I risultati disegnano una mappa dei “fattori di follia” e sollevano interrogativi urgenti su come indirizzare il progresso verso il bene comune, per proteggere la nostra fragile psiche nell’era della modernità.
Un esperimento “fai-da-te” diventa un progetto globale
Tutto è iniziato con una semplice domanda: cosa sta facendo la modernizzazione ai nostri cervelli? Nel 2014, la neuroscienziata Tara Thiagarajan gestiva una società di microfinanza in India rurale, e decise di condurre un esperimento fai-da-te usando un copricapo EEG portatile. Confrontando l’attività cerebrale sua e dei suoi colleghi, esposti per tutta la vita alla “modernità”, con quella di persone che hanno trascorso la loro esistenza in piccoli villaggi indiani, ha trovato differenze sorprendenti. Come se i loro cervelli avessero fatto strade diverse, molto diverse.

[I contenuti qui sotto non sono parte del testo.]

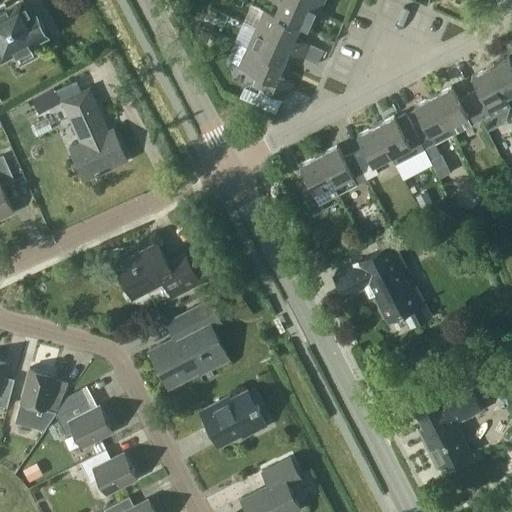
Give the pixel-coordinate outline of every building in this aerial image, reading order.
[(31,41),(46,33),(36,14),(31,17),(22,0),(17,0),(0,9),(0,55),(1,57),(13,50),(19,62),(37,53),(31,41)] [(198,16),(206,0),(205,0),(191,0),(186,11),(198,16)] [(310,30),(318,11),(293,0),(274,0),(279,2),(274,13),(264,8),(264,9),(310,30)] [(293,0),(318,11),(323,0),(293,0)] [(207,7),(203,16),(212,20),(216,11),(207,7)] [(310,30),(264,9),(256,28),(306,50),(310,43),(294,37),(299,26),(310,30)] [(201,28),(196,40),(207,44),(211,32),(201,28)] [(256,28),(247,46),(283,62),(288,51),(303,57),(306,50),(256,28)] [(283,62),(247,46),(239,65),(257,74),(252,85),(263,89),(284,99),(293,81),(278,74),(283,62)] [(511,62),(509,55),(490,65),(510,104),(511,102),(511,62)] [(481,118),(481,119),(486,130),(505,120),(509,105),(510,104),(490,65),(471,75),(477,87),(467,92),(481,118)] [(453,133),(481,119),(481,118),(467,92),(458,97),(451,85),(433,94),(449,126),(448,126),(452,134),(453,133)] [(84,179),(128,159),(118,137),(114,139),(90,86),(61,99),(80,141),(69,146),(84,179)] [(39,112),(60,101),(53,88),(33,99),(39,112)] [(420,116),(410,121),(424,148),(452,134),(448,126),(449,126),(433,94),(414,104),(420,116)] [(410,121),(400,126),(394,114),(375,124),(391,155),(395,163),(424,148),(410,121)] [(374,164),(391,155),(375,124),(357,134),(363,146),(353,151),(367,177),(377,172),(374,164)] [(337,144),(318,153),(338,191),(356,183),(367,177),(353,151),(343,156),(337,144)] [(320,201),(338,191),(318,153),(299,163),(306,175),(296,180),(313,214),(324,208),(320,201)] [(0,216),(13,211),(2,185),(14,180),(3,154),(0,155),(0,216)] [(413,284),(408,287),(399,267),(404,264),(394,242),(392,243),(388,234),(376,241),(380,249),(350,263),(351,266),(333,275),(343,294),(367,282),(385,319),(400,311),(407,325),(428,314),(413,284)] [(172,296),(212,275),(197,246),(168,262),(157,242),(115,264),(132,296),(164,280),(172,296)] [(201,371),(228,357),(215,332),(212,333),(208,326),(220,320),(209,299),(166,321),(174,336),(150,349),(168,385),(200,369),(201,371)] [(0,404),(7,406),(14,378),(2,374),(6,360),(0,358),(0,404)] [(43,429),(56,411),(60,401),(68,381),(54,377),(55,373),(30,367),(21,401),(20,401),(15,422),(43,429)] [(440,392),(422,401),(414,405),(429,436),(424,439),(437,465),(468,450),(453,420),(480,407),(468,384),(442,397),(440,392)] [(92,409),(81,387),(68,393),(55,414),(65,434),(74,429),(81,444),(112,428),(100,405),(92,409)] [(229,395),(217,401),(201,409),(218,443),(241,431),(243,435),(265,424),(248,391),(231,399),(229,395)] [(105,491),(137,475),(124,452),(111,459),(106,448),(80,461),(90,480),(98,476),(105,491)] [(288,483),(301,477),(290,455),(261,470),(268,483),(240,497),(247,511),(290,511),(300,507),(288,483)] [(43,473),(37,462),(23,469),(29,480),(43,473)] [(155,511),(149,499),(135,506),(129,495),(104,508),(106,511),(155,511)]
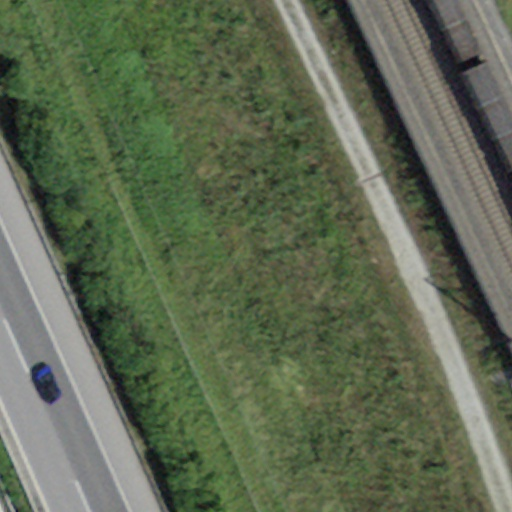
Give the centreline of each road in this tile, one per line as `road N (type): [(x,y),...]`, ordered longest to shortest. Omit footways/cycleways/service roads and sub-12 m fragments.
road 1 (track): [(508,511),(402,250),(286,0)]
road 2 (motorway): [(79,511),(0,328)]
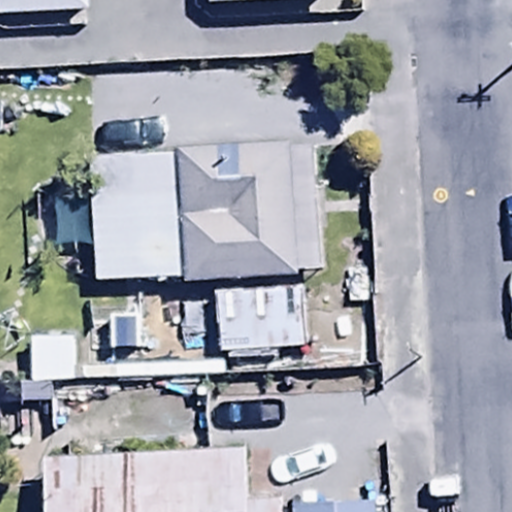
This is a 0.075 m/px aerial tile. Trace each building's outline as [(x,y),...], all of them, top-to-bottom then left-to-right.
[(0,0),(0,16),(85,15),(84,0),(0,0)] [(178,150),(182,282),(305,278),(301,146),(178,150)] [(182,282),(178,150),(87,153),(92,286),(182,282)] [(302,287),(212,290),(214,354),(304,351),(302,287)] [(82,316),(81,354),(139,355),(139,316),(82,316)] [(249,446),(203,446),(204,454),(44,458),(45,511),(377,511),(377,502),(250,505),(249,446)]
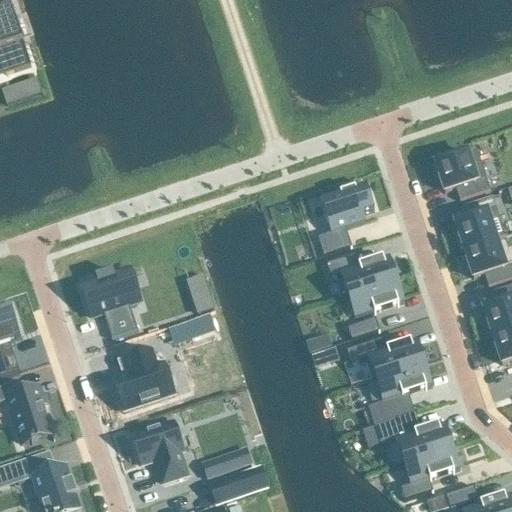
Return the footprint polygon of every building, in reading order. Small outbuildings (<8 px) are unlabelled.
[(7,0),(4,0),(0,1),(0,60),(6,79),(32,71),(7,0)] [(318,161),(320,173),(357,167),(355,155),(318,161)] [(491,196),(477,155),(436,169),(445,198),(456,194),(460,206),(491,196)] [(261,182),(269,205),(319,190),(311,166),(261,182)] [(366,195),(320,210),(331,243),(365,232),(362,224),(374,219),(366,195)] [(466,224),(455,227),(458,236),(455,236),(461,253),(463,252),(464,255),(497,245),(506,242),(492,201),(462,211),(466,224)] [(497,245),(464,255),(474,284),(485,280),(489,292),(511,284),(511,270),(506,273),(497,245)] [(389,262),(339,278),(347,301),(396,285),(389,262)] [(112,343),(112,344),(139,335),(139,334),(138,334),(130,310),(140,306),(134,289),(135,289),(131,278),(129,274),(114,279),(113,276),(112,276),(112,278),(97,283),(97,282),(95,282),(96,285),(82,290),(82,292),(86,305),(87,305),(93,322),(106,318),(108,325),(107,326),(112,343)] [(396,285),(347,301),(355,324),(404,308),(396,285)] [(495,310),(484,313),(493,341),(511,335),(511,290),(491,297),(495,310)] [(196,308),(199,318),(214,314),(211,303),(196,308)] [(0,384),(20,378),(11,350),(15,348),(13,342),(20,339),(13,317),(0,321),(0,384)] [(195,344),(216,337),(211,320),(189,327),(195,344)] [(376,325),(376,323),(347,333),(352,346),(380,336),(380,335),(376,337),(372,326),(376,325)] [(511,335),(493,341),(502,370),(511,366),(511,335)] [(328,338),(314,343),(317,354),(332,350),(328,338)] [(416,345),(367,362),(375,385),(424,368),(416,345)] [(336,353),(328,355),(332,367),(339,364),(336,353)] [(113,385),(124,417),(175,400),(164,368),(157,370),(152,355),(124,364),(129,380),(113,385)] [(424,368),(375,385),(382,408),(432,391),(424,368)] [(13,389),(0,393),(0,408),(8,405),(23,449),(31,446),(32,448),(36,447),(35,445),(52,439),(54,445),(55,445),(48,423),(49,423),(48,422),(47,422),(43,410),(44,409),(44,408),(43,408),(38,393),(15,401),(12,391),(13,390),(13,389)] [(415,418),(374,431),(374,432),(385,428),(391,447),(395,446),(396,447),(397,446),(404,468),(452,452),(451,449),(450,449),(444,431),(446,430),(446,429),(439,431),(439,430),(438,430),(438,431),(415,439),(409,420),(415,418)] [(142,471),(156,466),(164,489),(188,481),(180,458),(184,457),(174,428),(132,442),(142,471)] [(453,454),(452,452),(404,468),(411,489),(400,493),(405,506),(433,497),(433,496),(429,497),(426,486),(430,484),(430,485),(431,485),(431,484),(453,477),(453,478),(454,477),(454,476),(461,474),(460,473),(458,473),(452,455),(453,454)] [(50,457),(15,468),(21,486),(18,487),(18,489),(34,483),(43,511),(77,511),(74,501),(78,500),(77,499),(72,486),(73,486),(73,485),(69,486),(64,472),(56,475),(50,457)] [(230,478),(224,461),(201,468),(207,486),(230,478)] [(8,471),(0,473),(0,480),(11,477),(8,471)] [(266,495),(259,475),(228,485),(235,505),(266,495)] [(474,504),(471,494),(474,492),(474,491),(445,500),(449,511),(454,511),(478,504),(478,503),(474,504)] [(481,510),(474,511),(511,511),(511,508),(510,502),(511,501),(511,500),(505,502),(505,501),(504,501),(504,502),(482,509),(481,508),(480,509),(481,510)]
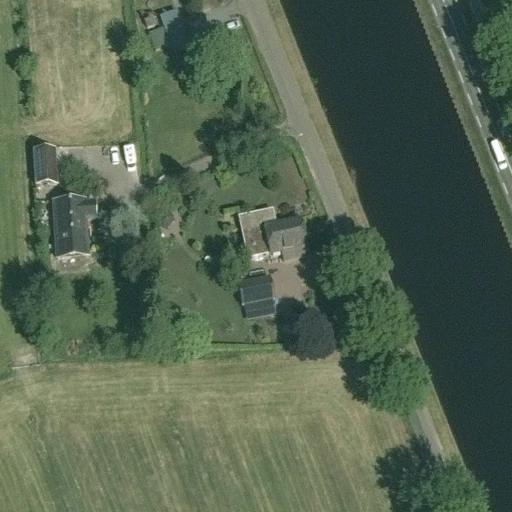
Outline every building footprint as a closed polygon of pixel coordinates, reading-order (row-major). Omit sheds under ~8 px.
[(177,12),(160,18),(163,27),(180,21),(177,12)] [(151,21),(144,24),(146,31),(154,29),(151,21)] [(248,22),(226,24),(227,35),(249,33),(248,22)] [(54,153),(51,153),(36,154),(31,154),(34,190),(57,189),(54,153)] [(85,228),(97,227),(96,210),(85,210),(85,207),(53,208),(55,265),(86,265),(85,228)] [(302,254),(304,254),(298,229),(273,235),(269,218),(238,226),(248,268),(270,263),(269,262),(279,259),(282,269),(304,263),(302,254)] [(241,310),(274,303),(269,279),(236,286),(241,310)]
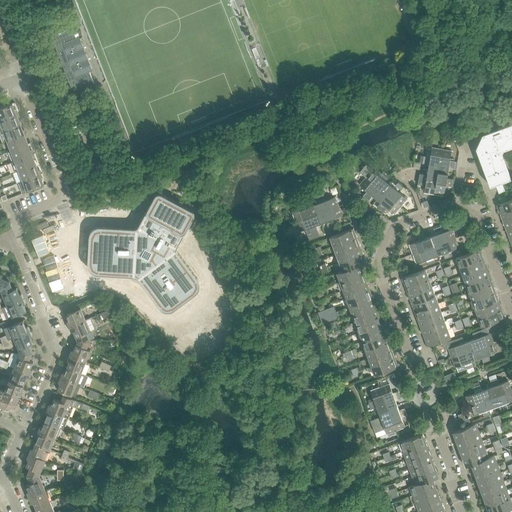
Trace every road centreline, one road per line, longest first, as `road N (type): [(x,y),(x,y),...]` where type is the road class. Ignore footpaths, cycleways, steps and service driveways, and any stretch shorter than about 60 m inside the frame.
road 1 (residential): [(460,511),(377,266),(393,227),(456,204)]
road 2 (residential): [(9,237),(57,352),(24,431)]
road 3 (residential): [(9,237),(21,214),(68,199),(21,77)]
road 4 (residential): [(511,306),(475,213),(456,204)]
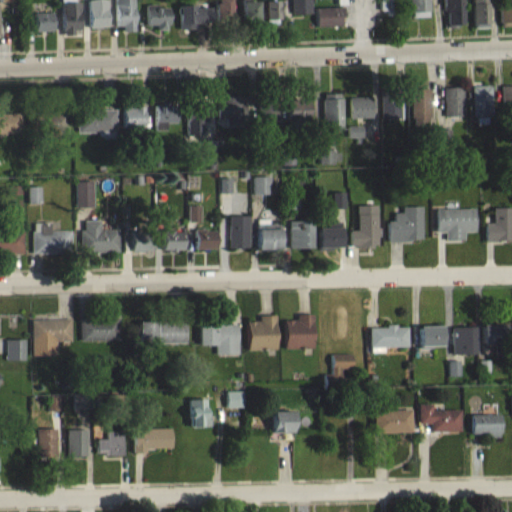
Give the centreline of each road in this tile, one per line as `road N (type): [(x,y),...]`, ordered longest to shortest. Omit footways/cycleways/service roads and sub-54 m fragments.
road 1 (residential): [(0,64),(511,46)]
road 2 (residential): [(0,284),(511,272)]
road 3 (residential): [(0,497),(511,487)]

Questa scoperta l’ha spinta a indagare ancora a lungo, e dopo altri 6 anni a fondare Sapien Labs e lanciare il Global Mind Project, con l’obiettivo di capire su larga scala l’impatto della modernizzazione sulla salute mentale.
Un quoziente per misurare la salute mentale del pianeta
Il cuore del progetto è il Mental Health Quotient (MHQ), un quoziente che sintetizza 47 aspetti della salute mentale in un singolo punteggio su una scala da 1 a 300 punti, da “in difficoltà” a “prosperante”. E come è andata la salute mentale del mondo?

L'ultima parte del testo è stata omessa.